The Role of Robots in the Built Industry

Nigerian private developers are pushing for the use of construction robots to build and expedite the completion of numerous housing developments to fulfil the nation’s expanding population and growing need for safe, efficient, and sustainable housing. By 2023, Nigeria’s housing deficit was down to roughly 17 million units, short of the country’s actual requirement. Therefore, incorporating cutting-edge technology like robotics into the manufacturing cycle is necessary to close the housing gap and increase the bar for output.

Given that a single robot can do a task that would take 10 workers an hour to complete, construction robots have the potential to significantly lower labour costs and increase the number of dwellings available to inhabitants.

Numerous activities, such as finding solid things, mixing cement and sand, moving construction tools, and installing massive machinery and equipment, such as laying tiles and blocks, can be programmed into the robots.

There have always been robotic construction workers around the globe. Sekissui Heim, a Japanese business, has conducted tests on robotic construction houses. The test also showed how much could be accomplished using robots, precisely, and over a long period with little to no technical problems. Robots with arms have been developed for many years by a Japanese construction company called Shimizu Corp. These robots are used to hoist large reinforcements on construction sites.

It makes sense to use robots to build large, heavy-duty buildings in light of the recent and ongoing building collapses in Nigeria, especially in Lagos State, as well as the lack of skilled labourers and low labour costs. Robots of this type should be similar to those used by the Japanese company Shimizu Corp., whose construction methods are more effective and efficient in the twenty-first century.

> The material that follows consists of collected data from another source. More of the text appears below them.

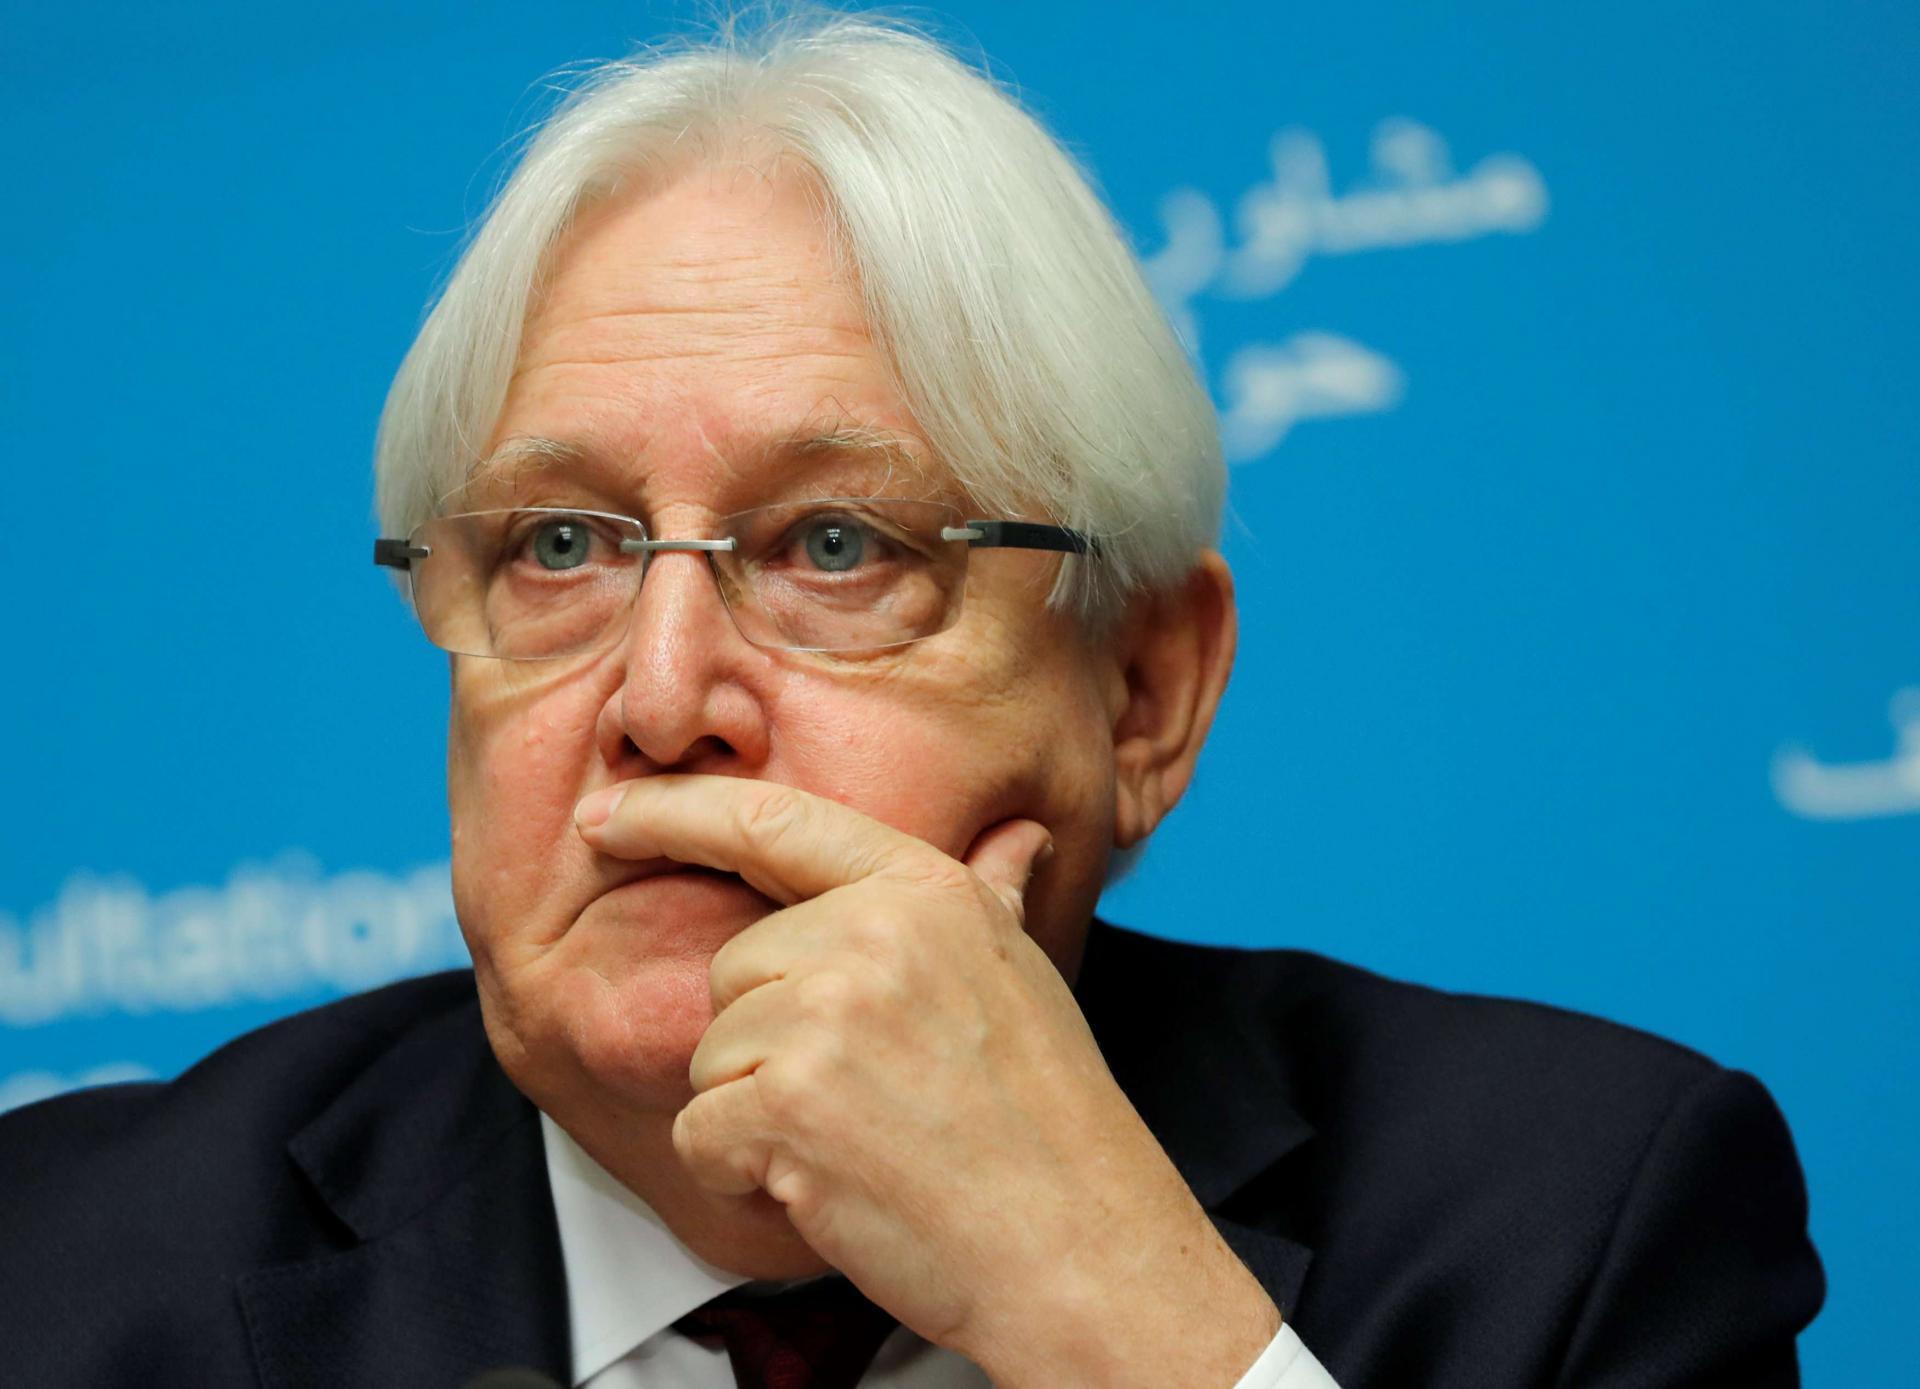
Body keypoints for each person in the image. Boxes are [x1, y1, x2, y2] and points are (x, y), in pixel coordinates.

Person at [0, 11, 1822, 1387]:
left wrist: (1125, 1320)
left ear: (1144, 693)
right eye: (560, 545)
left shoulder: (1575, 1234)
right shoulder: (55, 1278)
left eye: (836, 546)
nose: (662, 697)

A lot of arguments are bound to come up in this respect in the coming days if at all the government gives the use of construction robots a thought. Most of the arguments are more likely to hover around the following:

  1. The engagement of robotics will certainly reduce the number of human labour at building sites which could triple the unemployment rates in the country.
  2. High cost of building construction due to the hiring of professionals from around the world and training of existing personnel to efficiently control, service and activate the robots to perform assigned duties.
  3. High cost of procuring construction robots, freight/clearing and transporting them to Nigeria from around the world.
  4. There is the possibility of increased borrowings by the government from the World Bank and other countries which will be a burden to taxpayers.
  5. The purchase of these robots could influence the naira-to-dollar exchange rate since the robots are bought in dollars or other hard foreign currencies.

Despite the disadvantages, there are still some merits that Nigeria would enjoy if the innovation is professionally handled and managed;

  1. A rapid increase in the housing supply
  2. Construction of solid and lasting housing units
  3. Intensive buildings on several flows.
  4. Enforcement of building standards
  5. Proper monitoring and organized development process.
  6. Confidence in the structural stability of buildings developed.